# DOCUMENT PASSAGE
An enzyme has Km = 2 mM and Vmax = 100 nmol/min in the absence of inhibitor. A competitive inhibitor is added. What do you expect to observe?
AKm = 2 mM (unchanged), Vmax = 50 nmol/min (decreased)
BKm = 5 mM (increased), Vmax = 100 nmol/min (unchanged)
CKm = 5 mM (increased), Vmax = 50 nmol/min (decreased)
DKm = 2 mM (unchanged), Vmax = 100 nmol/min (unchanged), but reaction is slower at all substrate concentrations
Competitive inhibition's defining kinetic signature is increased apparent Km with unchanged Vmax. The inhibitor competes with substrate for the active site, making the enzyme harder to saturate — requiring more substrate to reach half-maximal velocity (higher Km). But at infinitely high substrate concentration, substrate overwhelms the inhibitor and saturates every enzyme molecule, so the theoretical maximum velocity is unchanged. Option A describes noncompetitive inhibition. Option C describes mixed inhibition. Option D is incorrect because at low substrate concentrations the inhibitor does reduce observed velocity — the curve shifts, but Vmax is the asymptote.
Question 2 Multiple Choice
A Lineweaver-Burk plot (1/V vs 1/[S]) is generated for an enzyme with and without an inhibitor. The two lines have the same y-intercept but different x-intercepts and slopes. What does this pattern indicate?
ANoncompetitive inhibition — Vmax is unchanged (same y-intercept) and Km increases (different x-intercept)
BCompetitive inhibition — Vmax is unchanged (same y-intercept) and apparent Km increases (different x-intercept)
CUncompetitive inhibition — both Km and Vmax decrease proportionally, producing parallel lines
DIrreversible inhibition — the enzyme is permanently modified, reducing Vmax
On a Lineweaver-Burk plot, the y-intercept is 1/Vmax and the x-intercept is −1/Km. Same y-intercept means same Vmax; different x-intercepts mean different apparent Km values. This is the diagnostic fingerprint of competitive inhibition. Noncompetitive inhibition shows different y-intercepts (reduced Vmax) but the same x-intercept (unchanged Km). Uncompetitive inhibition produces parallel lines (both intercepts change proportionally). The convergence at the y-axis uniquely identifies competitive inhibition.
Question 3 True / False
A competitive inhibitor can be fully overcome by adding enough substrate, returning the reaction velocity to Vmax.
TTrue
FFalse
Answer: True
This is the defining pharmacological and kinetic feature of competitive inhibition. Because the inhibitor and substrate compete reversibly for the same active site, increasing substrate concentration shifts the competition in favor of substrate — at sufficiently high [S], essentially all enzyme molecules are occupied by substrate rather than inhibitor, and the reaction proceeds at Vmax. This is why competitive inhibitors have reduced effectiveness when substrate concentrations are high, and why the Ki must be interpreted relative to Km when predicting drug efficacy in vivo.
Question 4 True / False
Competitive inhibition reduces Vmax because the inhibitor prevents some enzyme molecules from ever binding substrate, permanently reducing the pool of active enzyme.

# SUPPLIED DATA

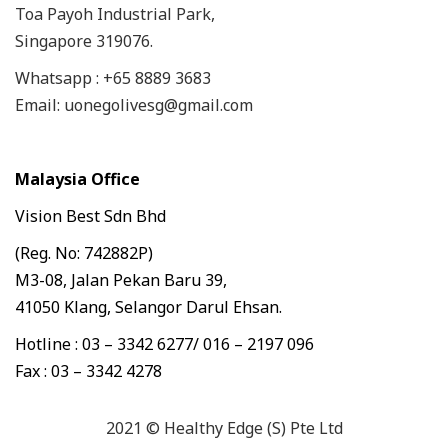
Toa Payoh Industrial Park,
Singapore 319076.
Whatsapp : +65 8889 3683
Email: uonegolivesg@gmail.com
Malaysia Office
Vision Best Sdn Bhd
(Reg. No: 742882P)
M3-08, Jalan Pekan Baru 39,
41050 Klang, Selangor Darul Ehsan.
Hotline : 03 – 3342 6277/ 016 – 2197 096
Fax : 03 – 3342 4278
2021 © Healthy Edge (S) Pte Ltd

# ASSIGNMENT
Can you set down the enzyme inhibition quiz verbatim, from "Question 4 True" up to and including "of active enzyme."? The items have nothing to do with the enzyme inhibition quiz.

# YOUR SOLUTION
Question 4 True / False
Competitive inhibition reduces Vmax because the inhibitor prevents some enzyme molecules from ever binding substrate, permanently reducing the pool of active enzyme.